Real earnings are set to finally pass the peak reached just before the financial crisis, according to an influential think tank.

The Resolution Foundation said on Friday that strong pay growth in 2020 is likely to bring an end to 11-years of lower living standards in the UK.

“2020 will be a symbolic year for the UK’s post-crisis economic history, with average pay packets finally set to surpass their April 2008 peak at the start of the year,” the think tank wrote in its employment outlook report.

Average real earnings, which are adjusted for inflation, fell in the wake of the global financial crisis and have struggled to recover.

However, a jobs ‘miracle’ in recent years has led to an uptick in pay growth. Wage growth hit its highest level since 2008 earlier this year, spurred by a record high employment level of 76.2%.

Real earnings are still below their 2008 peak.
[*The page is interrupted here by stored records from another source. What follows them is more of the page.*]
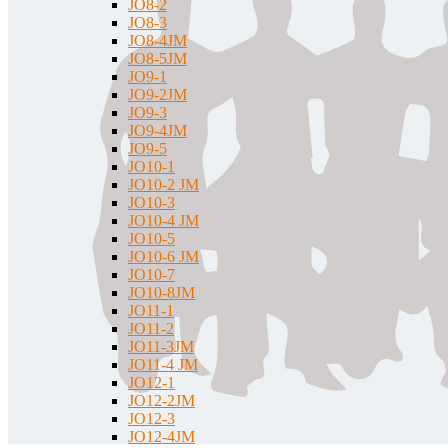
JO8-2
JO8-3
JO8-4JM
JO8-5JM
JO9-1
JO9-2JM
JO9-3
JO9-4JM
JO9-5
JO10-1
JO10-2 JM
JO10-3
JO10-4 JM
JO10-5
JO10-6 JM
JO10-7
JO10-8JM
JO11-1
JO11-2
JO11-3JM
JO11-4 JM
JO12-1
JO12-2JM
JO12-3
JO12-4JM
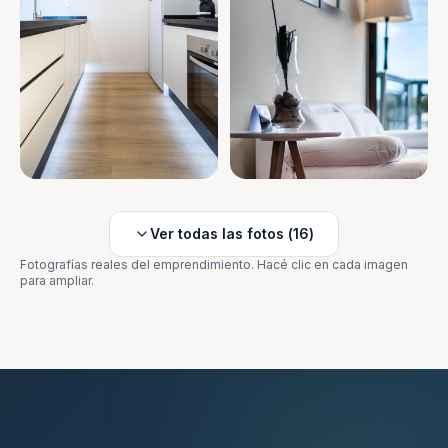
Ver todas las fotos (
16
)
Fotografías reales del emprendimiento. Hacé clic en cada imagen
para ampliar.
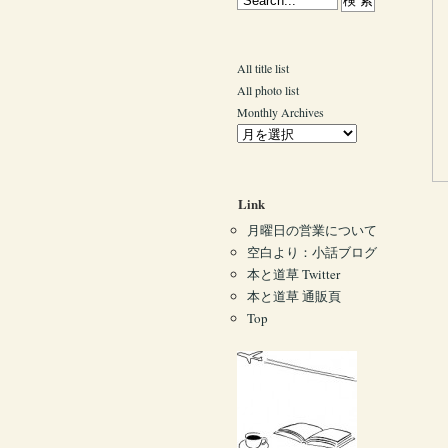
All title list
All photo list
Monthly Archives
Link
月曜日の営業について
空白より：小話ブログ
本と道草 Twitter
本と道草 通販頁
Top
Photo: ONS
Real earnings are still below their 2008 peak. Photo: ONS

The Resolution Foundation said wage growth is likely to continue next year, pushing real earnings above their pre-crisis peak. But the think tank warned the UK’s labour market may have peaked.

“Several clouds [are] on the horizon in the shape of falling vacancies and slowing economic growth (both here and across the world), which are feeding into weaker demand for labour,” the Resolution Foundation report said. “This seems reason enough to think that the labour market will weaken next year.”

The strength of the jobs market means that even a modest slowdown shouldn’t be enough to derail earnings growth.

Torsten Bell, chief executive at the Resolution Foundation, said: “The future is an uncertain land, but our best guess is that 2020 will be very different from the last few years.

“We may well see a welcome return to record pay levels, but a less welcome retreat from record employment, with worrying signs including falling vacancies and rising youth unemployment.”

Bell called for the government to do more to support business investment, which should support long term growth in job numbers.